People are in plentiful supply

We're not like caviar or truffles. The planet is teeming with homo sapiens. If we started picking off our own kind for the table, we'd be solving two global problems at the same time. Yes, vegetarians and vegans tend to let their conscience inform their eating habits, but this takes things one step further. In generations to come, in a world where we're no longer living on top of each other, we could be considered as true humanitarians.

People are free range

As a species, we like to roam wherever we please, pursuing goals in life that help us to feel happy and fulfilled, and that has to be evident in the quality of the meat. There'd be no need for industrial battery farms churning out pre-packaged cuts of creatures that existed in misery throughout their short lives. With the greed for profit gone, nor would there be any temptation to bulk out the product with horse. In short, here's our opportunity to make such terrible practices a thing of the past.

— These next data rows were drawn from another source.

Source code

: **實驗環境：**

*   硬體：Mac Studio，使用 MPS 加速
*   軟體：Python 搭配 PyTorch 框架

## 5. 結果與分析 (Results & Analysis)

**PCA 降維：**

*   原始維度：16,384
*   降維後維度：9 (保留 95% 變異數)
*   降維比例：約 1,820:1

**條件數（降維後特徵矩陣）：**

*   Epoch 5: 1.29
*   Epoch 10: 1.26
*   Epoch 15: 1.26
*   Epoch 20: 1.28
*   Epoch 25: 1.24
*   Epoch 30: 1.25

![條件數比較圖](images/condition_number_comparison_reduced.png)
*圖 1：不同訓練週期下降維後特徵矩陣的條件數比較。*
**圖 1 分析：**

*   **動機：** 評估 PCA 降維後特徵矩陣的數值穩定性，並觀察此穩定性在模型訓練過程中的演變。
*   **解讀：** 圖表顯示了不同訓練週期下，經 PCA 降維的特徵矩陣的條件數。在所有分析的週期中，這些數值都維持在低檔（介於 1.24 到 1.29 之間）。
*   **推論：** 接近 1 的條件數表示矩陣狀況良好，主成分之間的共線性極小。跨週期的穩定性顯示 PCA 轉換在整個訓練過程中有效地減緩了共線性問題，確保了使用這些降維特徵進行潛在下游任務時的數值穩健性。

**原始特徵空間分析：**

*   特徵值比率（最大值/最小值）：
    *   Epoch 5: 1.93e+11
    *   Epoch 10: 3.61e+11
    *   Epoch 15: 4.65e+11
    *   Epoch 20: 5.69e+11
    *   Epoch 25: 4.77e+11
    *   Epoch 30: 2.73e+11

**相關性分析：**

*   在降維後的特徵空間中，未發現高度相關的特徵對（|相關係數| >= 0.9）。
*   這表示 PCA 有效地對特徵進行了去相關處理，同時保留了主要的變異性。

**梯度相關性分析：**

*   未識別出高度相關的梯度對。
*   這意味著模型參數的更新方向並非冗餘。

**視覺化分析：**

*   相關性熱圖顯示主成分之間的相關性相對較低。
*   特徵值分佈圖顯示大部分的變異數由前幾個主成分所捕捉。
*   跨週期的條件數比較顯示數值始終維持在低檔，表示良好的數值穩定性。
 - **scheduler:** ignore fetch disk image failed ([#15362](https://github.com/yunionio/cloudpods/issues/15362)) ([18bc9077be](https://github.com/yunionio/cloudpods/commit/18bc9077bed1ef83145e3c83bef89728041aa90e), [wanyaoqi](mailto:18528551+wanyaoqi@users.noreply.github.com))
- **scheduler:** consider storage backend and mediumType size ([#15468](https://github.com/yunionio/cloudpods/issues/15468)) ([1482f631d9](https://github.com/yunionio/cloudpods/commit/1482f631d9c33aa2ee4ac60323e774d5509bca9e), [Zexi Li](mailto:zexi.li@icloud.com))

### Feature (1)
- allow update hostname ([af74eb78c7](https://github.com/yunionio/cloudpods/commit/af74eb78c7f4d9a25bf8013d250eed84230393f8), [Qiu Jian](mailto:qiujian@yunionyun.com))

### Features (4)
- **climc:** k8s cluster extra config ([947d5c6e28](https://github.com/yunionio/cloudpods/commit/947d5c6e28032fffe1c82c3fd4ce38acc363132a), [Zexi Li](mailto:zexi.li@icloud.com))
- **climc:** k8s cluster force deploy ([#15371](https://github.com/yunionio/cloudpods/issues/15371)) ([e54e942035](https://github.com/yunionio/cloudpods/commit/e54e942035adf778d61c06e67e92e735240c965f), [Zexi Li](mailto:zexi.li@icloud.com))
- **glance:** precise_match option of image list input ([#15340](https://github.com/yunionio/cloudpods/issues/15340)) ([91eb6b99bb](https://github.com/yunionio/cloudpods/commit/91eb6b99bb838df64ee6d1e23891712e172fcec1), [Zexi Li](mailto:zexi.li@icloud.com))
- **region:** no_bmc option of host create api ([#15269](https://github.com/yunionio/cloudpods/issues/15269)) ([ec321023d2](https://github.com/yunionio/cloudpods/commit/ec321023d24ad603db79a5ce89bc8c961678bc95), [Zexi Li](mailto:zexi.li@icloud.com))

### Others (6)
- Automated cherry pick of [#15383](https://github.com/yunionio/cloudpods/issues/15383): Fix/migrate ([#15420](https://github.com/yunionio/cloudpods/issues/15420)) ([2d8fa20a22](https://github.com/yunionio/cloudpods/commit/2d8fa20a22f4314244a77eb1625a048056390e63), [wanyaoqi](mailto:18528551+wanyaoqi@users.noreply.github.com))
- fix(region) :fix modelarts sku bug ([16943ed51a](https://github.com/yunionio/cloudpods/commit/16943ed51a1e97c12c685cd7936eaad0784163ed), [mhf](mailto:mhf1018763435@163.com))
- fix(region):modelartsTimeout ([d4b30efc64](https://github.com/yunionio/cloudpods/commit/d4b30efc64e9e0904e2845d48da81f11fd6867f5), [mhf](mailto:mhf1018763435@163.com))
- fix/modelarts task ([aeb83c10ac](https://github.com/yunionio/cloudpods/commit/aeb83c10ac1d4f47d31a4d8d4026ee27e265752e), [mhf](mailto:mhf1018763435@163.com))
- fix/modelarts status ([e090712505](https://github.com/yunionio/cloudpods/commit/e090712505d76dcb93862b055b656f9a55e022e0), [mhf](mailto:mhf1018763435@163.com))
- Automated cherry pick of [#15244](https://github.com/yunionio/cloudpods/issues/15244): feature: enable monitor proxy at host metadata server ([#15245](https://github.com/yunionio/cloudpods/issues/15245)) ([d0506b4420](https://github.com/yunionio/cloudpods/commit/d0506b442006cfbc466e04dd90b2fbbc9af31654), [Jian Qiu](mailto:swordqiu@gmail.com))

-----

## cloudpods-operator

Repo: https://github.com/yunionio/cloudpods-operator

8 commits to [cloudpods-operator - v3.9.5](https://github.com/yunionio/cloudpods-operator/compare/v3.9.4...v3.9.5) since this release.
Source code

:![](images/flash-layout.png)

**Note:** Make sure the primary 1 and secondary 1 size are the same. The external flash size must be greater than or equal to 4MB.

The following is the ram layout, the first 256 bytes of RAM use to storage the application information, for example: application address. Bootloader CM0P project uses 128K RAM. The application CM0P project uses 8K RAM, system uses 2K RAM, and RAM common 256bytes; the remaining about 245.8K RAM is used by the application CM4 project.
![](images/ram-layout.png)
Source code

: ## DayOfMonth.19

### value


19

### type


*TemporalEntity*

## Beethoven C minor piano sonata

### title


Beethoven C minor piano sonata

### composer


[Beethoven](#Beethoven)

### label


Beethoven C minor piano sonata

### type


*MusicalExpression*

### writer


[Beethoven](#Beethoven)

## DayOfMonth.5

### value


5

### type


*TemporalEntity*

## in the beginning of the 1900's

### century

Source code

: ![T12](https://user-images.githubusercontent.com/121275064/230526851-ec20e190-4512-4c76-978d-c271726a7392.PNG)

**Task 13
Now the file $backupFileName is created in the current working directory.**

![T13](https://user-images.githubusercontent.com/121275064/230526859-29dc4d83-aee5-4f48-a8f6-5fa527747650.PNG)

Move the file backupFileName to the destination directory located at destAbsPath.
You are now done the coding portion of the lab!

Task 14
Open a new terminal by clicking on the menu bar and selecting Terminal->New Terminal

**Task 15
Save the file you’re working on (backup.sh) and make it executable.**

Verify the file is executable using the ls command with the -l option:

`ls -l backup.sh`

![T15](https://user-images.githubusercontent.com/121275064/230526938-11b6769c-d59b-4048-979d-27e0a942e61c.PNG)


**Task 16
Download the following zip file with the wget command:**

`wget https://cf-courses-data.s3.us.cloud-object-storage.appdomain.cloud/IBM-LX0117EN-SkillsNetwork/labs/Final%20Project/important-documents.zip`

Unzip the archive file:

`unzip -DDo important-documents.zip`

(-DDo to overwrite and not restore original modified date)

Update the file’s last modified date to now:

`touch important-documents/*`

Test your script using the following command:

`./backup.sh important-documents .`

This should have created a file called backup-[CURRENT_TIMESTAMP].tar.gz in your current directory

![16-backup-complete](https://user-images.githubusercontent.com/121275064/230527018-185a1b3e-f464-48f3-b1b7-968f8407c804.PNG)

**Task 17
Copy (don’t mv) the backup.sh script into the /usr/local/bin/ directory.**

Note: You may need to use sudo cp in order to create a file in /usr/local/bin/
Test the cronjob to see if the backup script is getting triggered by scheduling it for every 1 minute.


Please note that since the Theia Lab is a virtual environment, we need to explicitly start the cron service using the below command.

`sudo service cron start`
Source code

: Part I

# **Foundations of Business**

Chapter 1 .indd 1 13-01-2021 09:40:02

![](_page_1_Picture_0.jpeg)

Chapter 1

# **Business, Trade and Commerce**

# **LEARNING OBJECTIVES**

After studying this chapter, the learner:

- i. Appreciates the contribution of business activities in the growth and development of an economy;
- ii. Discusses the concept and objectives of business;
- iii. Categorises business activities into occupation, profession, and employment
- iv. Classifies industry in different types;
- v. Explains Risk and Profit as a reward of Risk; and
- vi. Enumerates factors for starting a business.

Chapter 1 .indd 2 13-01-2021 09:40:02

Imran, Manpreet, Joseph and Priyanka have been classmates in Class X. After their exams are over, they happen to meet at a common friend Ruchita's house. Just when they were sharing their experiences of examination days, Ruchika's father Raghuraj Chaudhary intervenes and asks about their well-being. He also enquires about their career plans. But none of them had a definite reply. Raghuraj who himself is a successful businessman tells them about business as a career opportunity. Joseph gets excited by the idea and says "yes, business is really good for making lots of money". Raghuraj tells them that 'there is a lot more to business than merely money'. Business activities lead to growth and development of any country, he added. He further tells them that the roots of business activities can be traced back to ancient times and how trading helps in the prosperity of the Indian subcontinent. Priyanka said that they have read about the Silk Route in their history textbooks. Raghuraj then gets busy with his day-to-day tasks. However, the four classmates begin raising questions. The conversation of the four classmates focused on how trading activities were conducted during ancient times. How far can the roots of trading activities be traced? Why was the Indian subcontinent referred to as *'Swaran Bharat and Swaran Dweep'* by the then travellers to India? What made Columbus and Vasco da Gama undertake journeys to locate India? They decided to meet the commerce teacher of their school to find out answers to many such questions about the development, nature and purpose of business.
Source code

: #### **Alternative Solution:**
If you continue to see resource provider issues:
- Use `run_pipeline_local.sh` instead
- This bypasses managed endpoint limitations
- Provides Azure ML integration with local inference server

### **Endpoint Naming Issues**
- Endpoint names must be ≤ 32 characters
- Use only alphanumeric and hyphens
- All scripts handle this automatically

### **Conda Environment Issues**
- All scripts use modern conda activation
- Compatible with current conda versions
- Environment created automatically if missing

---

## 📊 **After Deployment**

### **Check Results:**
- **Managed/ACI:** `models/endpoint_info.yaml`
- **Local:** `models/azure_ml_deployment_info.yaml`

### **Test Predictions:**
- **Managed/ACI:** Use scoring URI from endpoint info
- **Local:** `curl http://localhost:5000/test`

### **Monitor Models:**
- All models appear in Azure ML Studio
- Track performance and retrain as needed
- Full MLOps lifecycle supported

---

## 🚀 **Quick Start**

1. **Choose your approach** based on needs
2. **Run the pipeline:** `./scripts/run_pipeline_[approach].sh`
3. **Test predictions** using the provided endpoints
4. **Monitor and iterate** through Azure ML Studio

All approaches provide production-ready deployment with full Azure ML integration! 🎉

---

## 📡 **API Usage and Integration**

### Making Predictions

People sometimes deserve nothing less

Admit it, there's bound to be someone you know who would look good on a roasting tray, tightly trussed and with an apple in their mouth. We're not talking about eating just anybody, after all. Like The Savage family, it's important that we choose to slaughter only those who have caused us problems. A difficult boss, perhaps, cold callers or litterbugs. When you consider it in this light, wouldn't a plate of honey roast sticky ribs taste twice as nice?